I was sitting in a restaurant having dinner, and across the room I noticed a couple having an intense argument. They couldn’t be heard, but their body language made it obvious. I began to feel curiously uncomfortable, and my date philosophized what a fundamental weakness it was that we were so susceptible to the emotions of other people. Wow, was she wrong!
Why did I respond like that to the fighting couple? It turns out that when we watch someone else engage in almost any activity, there are specialized mirror-neurons in our brains that light up as if we ourselves were doing that very thing. This is why we instinctively smile at someone who is smiling at us, why laughter (and yawning) is contagious, and – most importantly for the purposes of this discussion – how art works.
Let us assume that human emotions are universal. Art, then, is based on the idea that we intuitively understand an emotion being portrayed by someone else. So, when a particularly talented person records an emotional state (be it painted, sculpted, sung, acted, written, danced, or played on an instrument) we all have the capability to feel that emotion because of mirror neurons.
But what lends this process intoxicating mystery, complexity, and hypnotic subtlety, is that we all respond to a work of art differently, based on our personalities and life experiences. I personally find that my joy is augmented, my sorrow diminished, or my anxiety cathartically released, when it fuses with that being expressed in the artwork.
My favorite example of this is John Steinbeck’s East of Eden (big call, but this may be my favorite book ever – if you don’t know it, go read it!) I had recently finished it and passed it along to my partner.
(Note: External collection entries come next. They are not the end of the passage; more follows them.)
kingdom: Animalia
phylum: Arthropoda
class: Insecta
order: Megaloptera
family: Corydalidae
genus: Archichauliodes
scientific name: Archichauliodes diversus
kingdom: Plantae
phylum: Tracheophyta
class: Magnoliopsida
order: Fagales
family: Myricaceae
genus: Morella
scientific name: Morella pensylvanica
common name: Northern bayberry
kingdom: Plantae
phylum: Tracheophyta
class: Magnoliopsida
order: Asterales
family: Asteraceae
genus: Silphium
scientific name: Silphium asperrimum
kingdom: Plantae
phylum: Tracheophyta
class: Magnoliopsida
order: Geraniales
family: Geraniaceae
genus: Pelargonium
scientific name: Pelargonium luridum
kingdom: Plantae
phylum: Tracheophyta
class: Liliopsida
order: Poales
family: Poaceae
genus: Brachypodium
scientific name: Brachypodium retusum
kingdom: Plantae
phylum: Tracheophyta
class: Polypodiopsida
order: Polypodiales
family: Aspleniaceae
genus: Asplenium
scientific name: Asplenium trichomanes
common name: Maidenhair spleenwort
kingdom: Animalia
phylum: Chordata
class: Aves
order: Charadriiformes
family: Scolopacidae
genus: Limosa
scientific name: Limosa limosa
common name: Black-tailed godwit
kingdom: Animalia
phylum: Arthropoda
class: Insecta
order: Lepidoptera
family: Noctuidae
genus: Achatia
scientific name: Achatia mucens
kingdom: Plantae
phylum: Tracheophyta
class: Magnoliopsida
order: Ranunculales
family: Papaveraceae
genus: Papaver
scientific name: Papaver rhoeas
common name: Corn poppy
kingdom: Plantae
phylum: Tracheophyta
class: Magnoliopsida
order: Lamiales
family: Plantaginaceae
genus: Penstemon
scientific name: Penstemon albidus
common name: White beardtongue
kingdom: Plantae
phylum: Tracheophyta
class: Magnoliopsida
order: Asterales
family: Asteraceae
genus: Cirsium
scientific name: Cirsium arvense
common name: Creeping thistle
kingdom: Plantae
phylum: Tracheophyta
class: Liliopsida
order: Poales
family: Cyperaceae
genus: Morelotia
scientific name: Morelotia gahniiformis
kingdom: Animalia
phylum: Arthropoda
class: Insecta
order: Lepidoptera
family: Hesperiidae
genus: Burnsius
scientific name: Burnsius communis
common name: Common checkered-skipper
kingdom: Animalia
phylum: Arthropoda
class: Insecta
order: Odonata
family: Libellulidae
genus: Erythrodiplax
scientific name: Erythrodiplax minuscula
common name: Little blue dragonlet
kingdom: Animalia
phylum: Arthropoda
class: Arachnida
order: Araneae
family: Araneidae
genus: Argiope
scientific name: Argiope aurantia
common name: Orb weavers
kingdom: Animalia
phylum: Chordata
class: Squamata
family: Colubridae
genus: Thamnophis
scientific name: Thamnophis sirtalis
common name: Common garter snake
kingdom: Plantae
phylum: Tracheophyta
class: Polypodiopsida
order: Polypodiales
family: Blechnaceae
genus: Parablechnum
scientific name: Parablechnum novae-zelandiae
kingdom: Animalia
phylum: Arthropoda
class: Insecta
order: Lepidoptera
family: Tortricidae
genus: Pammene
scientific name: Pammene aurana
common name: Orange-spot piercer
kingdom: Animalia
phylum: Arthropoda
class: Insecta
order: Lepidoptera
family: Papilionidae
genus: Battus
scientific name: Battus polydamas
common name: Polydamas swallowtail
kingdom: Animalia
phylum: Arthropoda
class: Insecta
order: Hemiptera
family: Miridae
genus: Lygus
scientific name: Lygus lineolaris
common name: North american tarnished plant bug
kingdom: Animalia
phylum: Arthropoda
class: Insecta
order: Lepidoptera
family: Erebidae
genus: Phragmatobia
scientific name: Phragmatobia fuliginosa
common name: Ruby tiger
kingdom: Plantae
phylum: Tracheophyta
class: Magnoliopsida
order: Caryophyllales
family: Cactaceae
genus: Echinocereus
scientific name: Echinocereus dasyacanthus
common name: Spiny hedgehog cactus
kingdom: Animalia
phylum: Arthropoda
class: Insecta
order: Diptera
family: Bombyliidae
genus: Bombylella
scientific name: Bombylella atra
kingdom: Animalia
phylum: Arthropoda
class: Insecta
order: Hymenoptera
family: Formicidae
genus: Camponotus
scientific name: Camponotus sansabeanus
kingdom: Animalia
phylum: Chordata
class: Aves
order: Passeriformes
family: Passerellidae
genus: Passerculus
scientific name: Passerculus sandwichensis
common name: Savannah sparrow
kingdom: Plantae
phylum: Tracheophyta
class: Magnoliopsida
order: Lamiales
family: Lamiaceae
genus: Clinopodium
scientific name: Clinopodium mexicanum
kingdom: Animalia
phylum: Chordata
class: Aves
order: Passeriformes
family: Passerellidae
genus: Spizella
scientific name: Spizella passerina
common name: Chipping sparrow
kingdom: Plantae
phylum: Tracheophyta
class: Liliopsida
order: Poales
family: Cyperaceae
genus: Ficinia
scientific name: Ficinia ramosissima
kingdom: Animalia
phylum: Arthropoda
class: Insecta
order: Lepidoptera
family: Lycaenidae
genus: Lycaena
She was close to the end when I said to her, ‘Don’t you just love Caleb? He is so agonizingly aware of his inner darkness, and strives so hard to transcend it?’ (or something like that…) To this, she replied, ‘Ah, yes, indeed. But what of Aaron, with his encumbered burden of crushing expectation?’ I was floored by our completely different takes on the same novel. Except for a fleeting moment, I hadn’t empathized with Aaron because Caleb had resonated so immediately and personally with me. I felt we had a lot in common. (I’m sure you’ve intensely identified with characters in books or on screen. It’s why dramas/rom-coms etc. work.)
East of Eden made me realize the infinite capacity of art to illuminate the human experience. Most of the time, we needn’t analyze this process, we can just experience it (unless, like me, analyzing heightens your enjoyment.)
The next time you encounter a piece of music – or any work of art – you might ask yourself, ‘What was the artist feeling when they created this? And what were they trying to make the audience feel?’ Or simply, ‘What does this make me feel?’ That can open up a whole new world by itself.